Roland Garros: Haas d. Sock
When Tommy Haas made his debut at the French Open, in 1998, Jack Sock was all of five years old. So it was an extreme case of youth vs. experience when the two players, one of them now 35 years old, the other 20, met today in the second round on Court 2 at Roland Garros. As expected, youth threatened, but experience eventually found a way through.
Sock, whose knowledge of Parisian cuisine extends to the city’s one Chipotle restaurant, started well. He dictated the early rallies from near the baseline and sent Haas scrambling in the vicinity of the line judges at the back of the court. Sock didn’t face a break point in the first set, and he earned four of his own. But he couldn’t convert any of them—he missed a drop shot on one and hit a backhand long on another. On the fourth and final one, at 5-5, he let Haas come forward, and come over his one-handed backhand, to take control of the rally.
That passivity would come back to haunt Sock, as Haas saved some of his best tennis for the ensuing tiebreaker.
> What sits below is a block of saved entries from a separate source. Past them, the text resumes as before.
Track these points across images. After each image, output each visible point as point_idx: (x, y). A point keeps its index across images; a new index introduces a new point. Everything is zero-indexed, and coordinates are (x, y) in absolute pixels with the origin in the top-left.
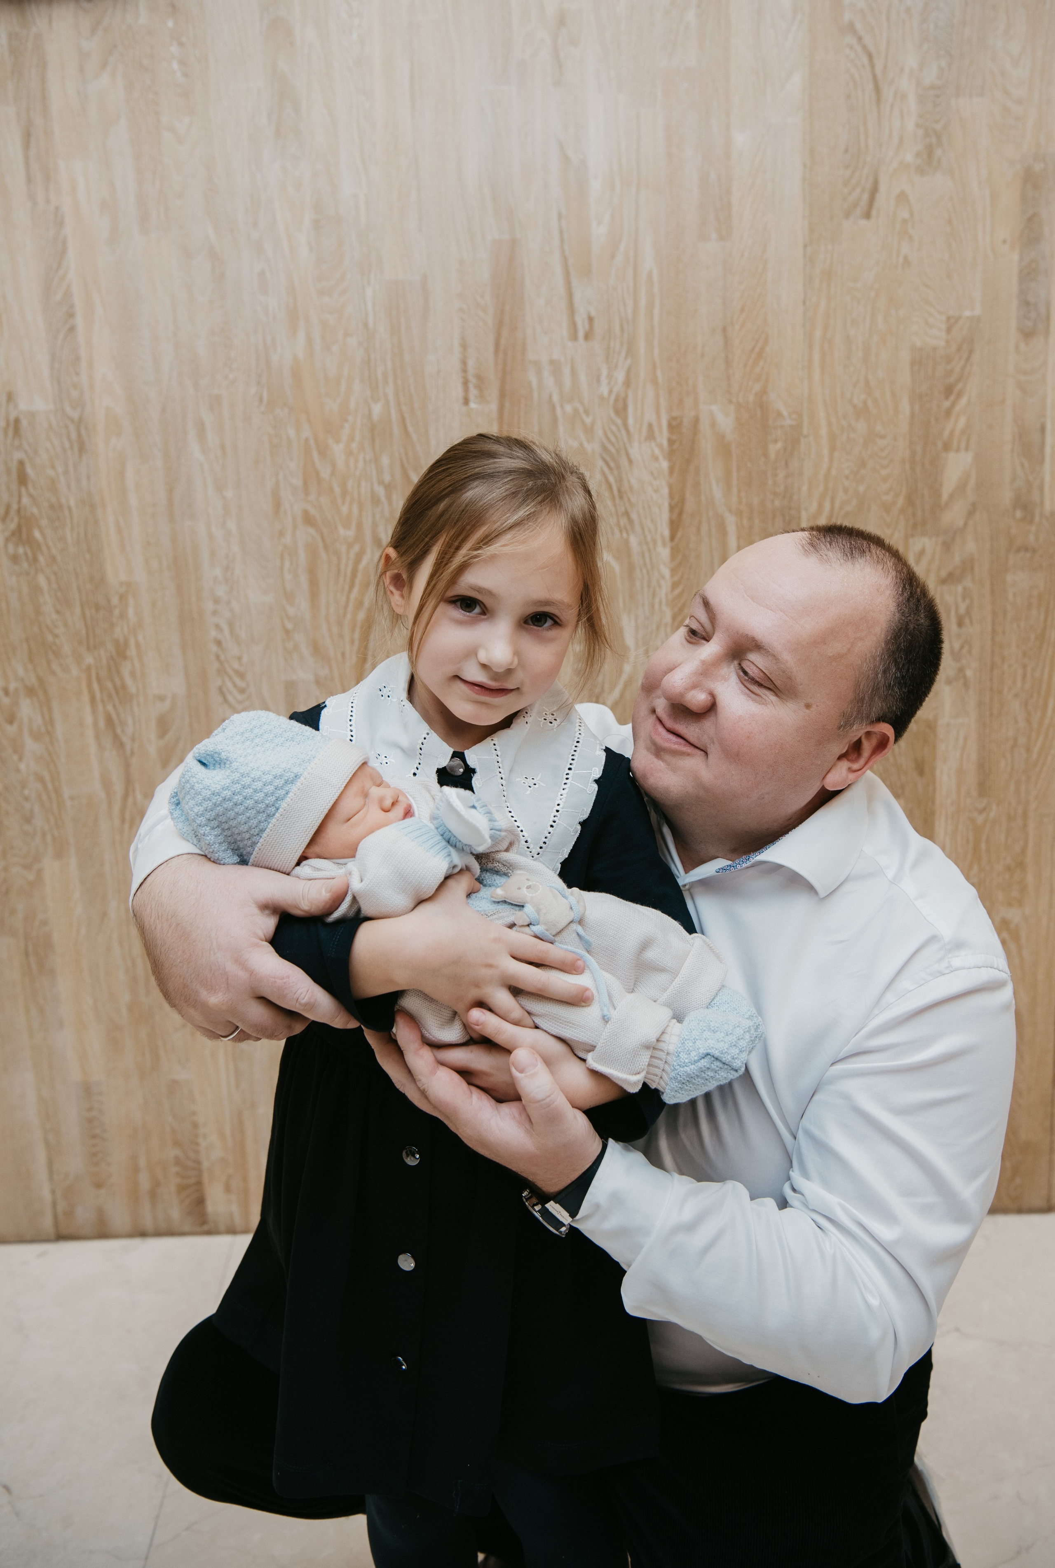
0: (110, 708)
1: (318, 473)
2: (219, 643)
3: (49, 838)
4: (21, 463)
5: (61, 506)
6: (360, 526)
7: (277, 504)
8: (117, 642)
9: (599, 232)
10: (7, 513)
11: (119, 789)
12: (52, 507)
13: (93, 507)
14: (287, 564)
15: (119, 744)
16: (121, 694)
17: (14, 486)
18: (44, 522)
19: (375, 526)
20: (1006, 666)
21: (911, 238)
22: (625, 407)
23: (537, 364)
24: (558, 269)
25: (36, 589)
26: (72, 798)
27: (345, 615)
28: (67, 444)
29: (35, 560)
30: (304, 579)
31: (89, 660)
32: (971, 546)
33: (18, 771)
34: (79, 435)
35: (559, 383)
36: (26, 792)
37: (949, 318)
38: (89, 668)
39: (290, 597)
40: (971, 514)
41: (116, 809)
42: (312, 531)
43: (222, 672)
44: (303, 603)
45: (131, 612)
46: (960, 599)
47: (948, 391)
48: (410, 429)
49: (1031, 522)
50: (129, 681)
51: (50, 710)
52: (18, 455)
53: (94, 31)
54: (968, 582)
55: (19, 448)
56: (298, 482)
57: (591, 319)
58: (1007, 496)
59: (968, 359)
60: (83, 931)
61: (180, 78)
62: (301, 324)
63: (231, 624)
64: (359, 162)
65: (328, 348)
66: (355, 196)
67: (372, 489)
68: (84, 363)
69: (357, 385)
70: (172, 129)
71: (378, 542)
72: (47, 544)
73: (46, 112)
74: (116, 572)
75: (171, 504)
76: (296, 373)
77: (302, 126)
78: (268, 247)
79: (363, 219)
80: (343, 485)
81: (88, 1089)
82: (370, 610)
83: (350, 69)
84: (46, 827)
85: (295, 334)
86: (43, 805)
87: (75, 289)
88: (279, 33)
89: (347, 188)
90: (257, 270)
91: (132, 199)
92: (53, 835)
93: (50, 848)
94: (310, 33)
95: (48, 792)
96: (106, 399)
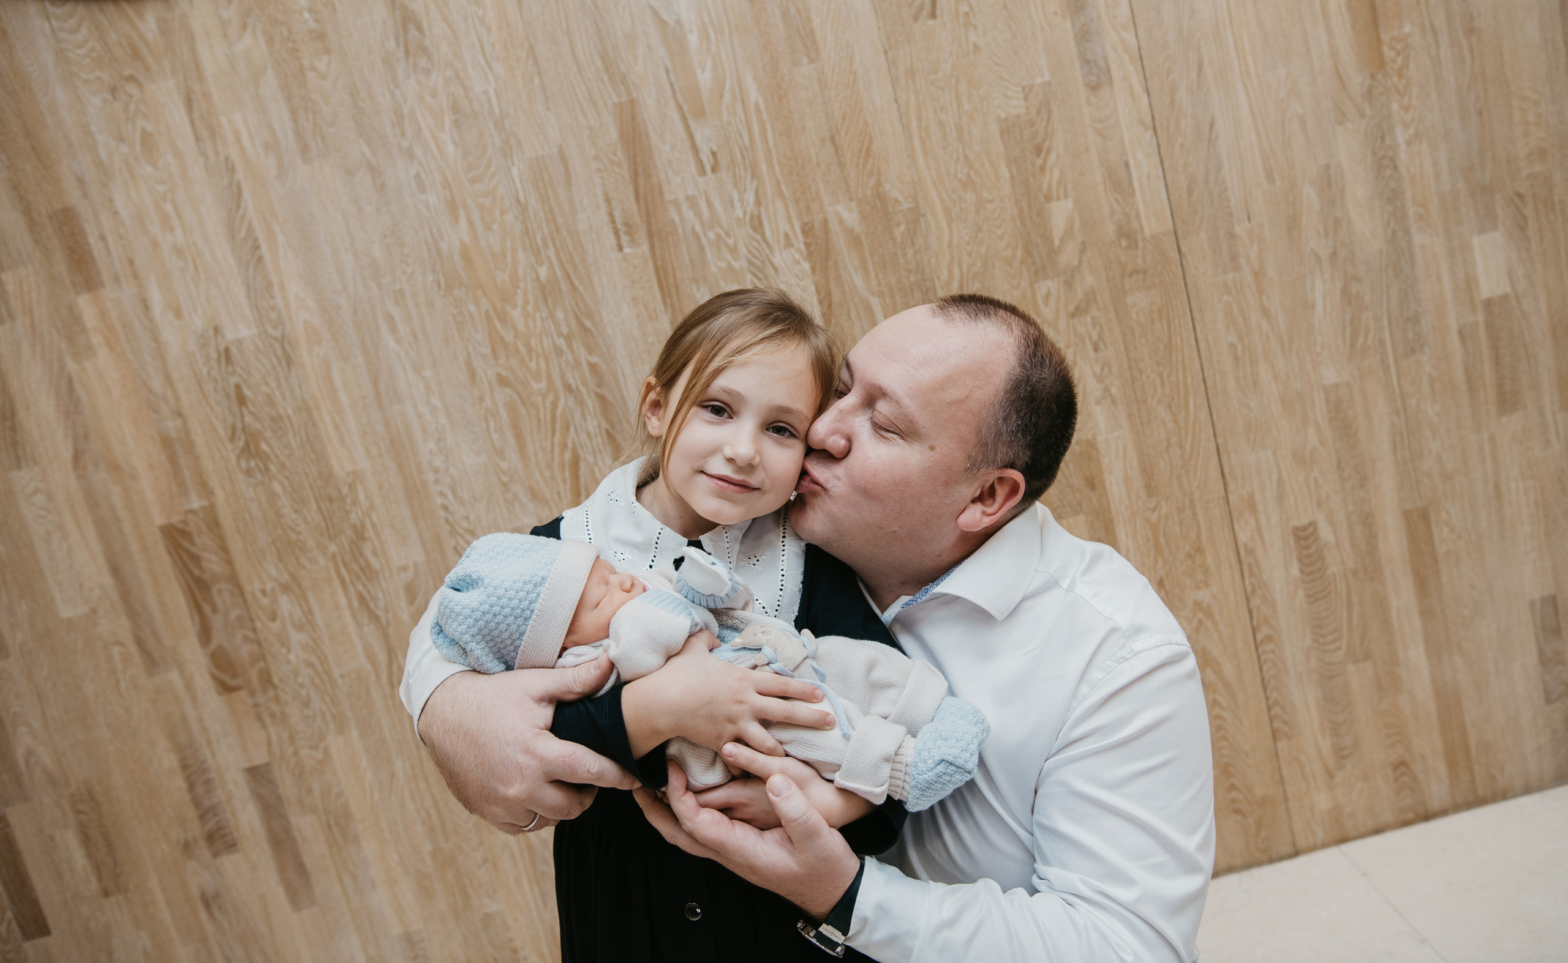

At 3-3, Sock was in command of a rally, only to watch as Haas made a long side-to-side and flicked a cross-court forehand pass by him for a winner. The crowd roared. Sock sagged. Haas won the last three points for the set. He had given his young opponent two lessons in the process: (1) Take advantage of your opportunities whenever you can; and (2) Old guys can still have some wheels.
Unfortunately for Sock, he had no opportunities to take advantage of in the second set. His forehand, his biggest but busiest stroke, began to betray him. Break point down at 1-1, he flipped one wide, and when another caught the tape in the next game, he yelled, to himself, “What am I doing, man?” Sock couldn’t answer his own question, as he was quickly down another break and and down two sets. Haas, the steadier player and the better clay mover, had taken command of the rallies and the match.
But Sock, who had been in town long enough to win three qualifying matches, wasn’t quite ready to let his semi-excellent Parisian adventure end. He saved three break points in the opening game of the third set and broke Haas to go up 3-0. But the errors crept back in at 4-2; when Sock missed another forehand—he would commit 34 errors on the day—he spiked his racquet in anger. At 30-40, Haas hit a good running backhand up the line to break back and make it 4-4. Two games later, Sock double faulted to hand over the day’s final break. Haas closed a few minutes later with an ace and a one-two fist-pump combination, for a 7-6 (3), 6-2, 7-5 win.
The 35-year-old played a clean three sets—34 winners, 30 errors—and, wily veteran that he is, used the clay to help get him around a little faster. He’s on to the third round, where he’ll try to end another American’s spring trip to Europe. He plays the winner of John Isner and Ryan Harrison.